TASK REQUIREMENTS
Needed from the data below: every line from the one with "FIRST PLACE" up to and including the one with "[Underlined numbers, if", repeated exactly and with nothing else.

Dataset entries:
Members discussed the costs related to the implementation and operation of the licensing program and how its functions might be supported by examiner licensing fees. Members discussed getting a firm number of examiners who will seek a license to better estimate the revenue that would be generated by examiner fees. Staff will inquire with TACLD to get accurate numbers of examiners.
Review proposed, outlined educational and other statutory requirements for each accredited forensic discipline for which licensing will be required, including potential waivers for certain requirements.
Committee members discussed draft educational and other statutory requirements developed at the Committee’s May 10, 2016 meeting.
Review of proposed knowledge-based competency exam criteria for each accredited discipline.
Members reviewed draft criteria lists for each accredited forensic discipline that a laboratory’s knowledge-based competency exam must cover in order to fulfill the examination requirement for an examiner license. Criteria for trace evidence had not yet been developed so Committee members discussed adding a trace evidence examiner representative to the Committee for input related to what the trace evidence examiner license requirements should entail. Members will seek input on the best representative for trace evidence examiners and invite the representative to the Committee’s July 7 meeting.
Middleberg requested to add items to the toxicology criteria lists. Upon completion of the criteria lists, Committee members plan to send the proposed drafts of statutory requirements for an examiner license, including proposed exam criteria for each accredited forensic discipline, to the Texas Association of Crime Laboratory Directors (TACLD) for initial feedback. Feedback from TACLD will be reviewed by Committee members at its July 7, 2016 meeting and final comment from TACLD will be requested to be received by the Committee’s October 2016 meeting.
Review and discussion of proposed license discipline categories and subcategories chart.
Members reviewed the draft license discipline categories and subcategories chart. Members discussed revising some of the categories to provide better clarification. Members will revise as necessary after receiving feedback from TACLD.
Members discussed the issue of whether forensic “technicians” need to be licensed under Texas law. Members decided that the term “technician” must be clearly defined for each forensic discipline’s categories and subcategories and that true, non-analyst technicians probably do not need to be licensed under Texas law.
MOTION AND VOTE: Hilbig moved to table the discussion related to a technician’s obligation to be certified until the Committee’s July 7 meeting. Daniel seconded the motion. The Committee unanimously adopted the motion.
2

---

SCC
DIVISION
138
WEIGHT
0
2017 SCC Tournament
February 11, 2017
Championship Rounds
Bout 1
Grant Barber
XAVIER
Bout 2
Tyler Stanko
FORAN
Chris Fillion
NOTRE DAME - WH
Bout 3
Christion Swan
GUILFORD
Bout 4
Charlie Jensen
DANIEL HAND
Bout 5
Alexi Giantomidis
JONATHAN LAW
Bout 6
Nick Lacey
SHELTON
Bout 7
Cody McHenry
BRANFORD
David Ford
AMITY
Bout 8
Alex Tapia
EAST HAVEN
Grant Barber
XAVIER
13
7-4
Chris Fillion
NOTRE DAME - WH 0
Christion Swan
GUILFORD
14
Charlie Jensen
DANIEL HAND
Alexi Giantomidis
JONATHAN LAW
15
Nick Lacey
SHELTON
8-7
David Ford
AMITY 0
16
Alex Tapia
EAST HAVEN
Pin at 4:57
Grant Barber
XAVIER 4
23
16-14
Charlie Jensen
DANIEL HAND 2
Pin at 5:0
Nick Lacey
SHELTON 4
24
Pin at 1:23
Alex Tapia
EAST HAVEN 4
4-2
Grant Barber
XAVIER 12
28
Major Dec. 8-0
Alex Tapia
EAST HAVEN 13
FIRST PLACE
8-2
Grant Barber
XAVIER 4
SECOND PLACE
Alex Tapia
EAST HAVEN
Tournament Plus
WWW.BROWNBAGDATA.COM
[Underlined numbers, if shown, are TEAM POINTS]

--

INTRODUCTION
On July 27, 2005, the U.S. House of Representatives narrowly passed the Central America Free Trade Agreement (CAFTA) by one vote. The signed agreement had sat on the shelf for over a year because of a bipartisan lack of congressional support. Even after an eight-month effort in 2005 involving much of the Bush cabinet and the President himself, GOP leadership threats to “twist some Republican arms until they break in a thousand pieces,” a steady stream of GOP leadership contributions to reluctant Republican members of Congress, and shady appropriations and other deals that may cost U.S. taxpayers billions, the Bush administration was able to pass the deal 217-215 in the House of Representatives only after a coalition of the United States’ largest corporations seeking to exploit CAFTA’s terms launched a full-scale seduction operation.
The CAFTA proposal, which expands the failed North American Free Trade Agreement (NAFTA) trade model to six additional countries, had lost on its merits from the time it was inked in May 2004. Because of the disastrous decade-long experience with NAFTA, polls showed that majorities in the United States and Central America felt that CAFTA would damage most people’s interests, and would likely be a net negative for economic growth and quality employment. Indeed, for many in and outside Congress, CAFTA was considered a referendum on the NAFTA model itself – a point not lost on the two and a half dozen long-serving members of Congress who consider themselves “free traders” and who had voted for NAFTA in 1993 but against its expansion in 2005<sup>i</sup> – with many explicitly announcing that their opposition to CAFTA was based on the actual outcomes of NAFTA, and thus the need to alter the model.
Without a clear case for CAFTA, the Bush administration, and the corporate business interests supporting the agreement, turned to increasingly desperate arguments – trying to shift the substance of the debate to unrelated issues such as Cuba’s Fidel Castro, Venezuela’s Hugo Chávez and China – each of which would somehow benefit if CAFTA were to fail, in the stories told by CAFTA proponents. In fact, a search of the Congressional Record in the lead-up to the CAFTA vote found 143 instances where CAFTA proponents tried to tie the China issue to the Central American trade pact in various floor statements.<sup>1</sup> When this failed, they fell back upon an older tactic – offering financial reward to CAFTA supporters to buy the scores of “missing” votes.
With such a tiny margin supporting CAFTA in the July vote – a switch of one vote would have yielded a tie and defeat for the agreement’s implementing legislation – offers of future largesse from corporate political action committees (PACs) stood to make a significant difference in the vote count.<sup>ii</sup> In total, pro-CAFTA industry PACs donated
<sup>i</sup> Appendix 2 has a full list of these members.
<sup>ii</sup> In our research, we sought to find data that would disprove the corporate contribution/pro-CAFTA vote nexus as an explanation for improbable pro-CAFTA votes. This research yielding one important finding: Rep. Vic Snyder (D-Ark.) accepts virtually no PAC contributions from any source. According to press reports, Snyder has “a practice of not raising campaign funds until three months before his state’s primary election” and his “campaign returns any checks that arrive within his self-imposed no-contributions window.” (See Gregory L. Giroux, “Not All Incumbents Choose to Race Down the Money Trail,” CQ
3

OUTPUT FOR THIS EXERCISE
FIRST PLACE
8-2
Grant Barber
XAVIER 4
SECOND PLACE
Alex Tapia
EAST HAVEN
Tournament Plus
WWW.BROWNBAGDATA.COM
[Underlined numbers, if shown, are TEAM POINTS]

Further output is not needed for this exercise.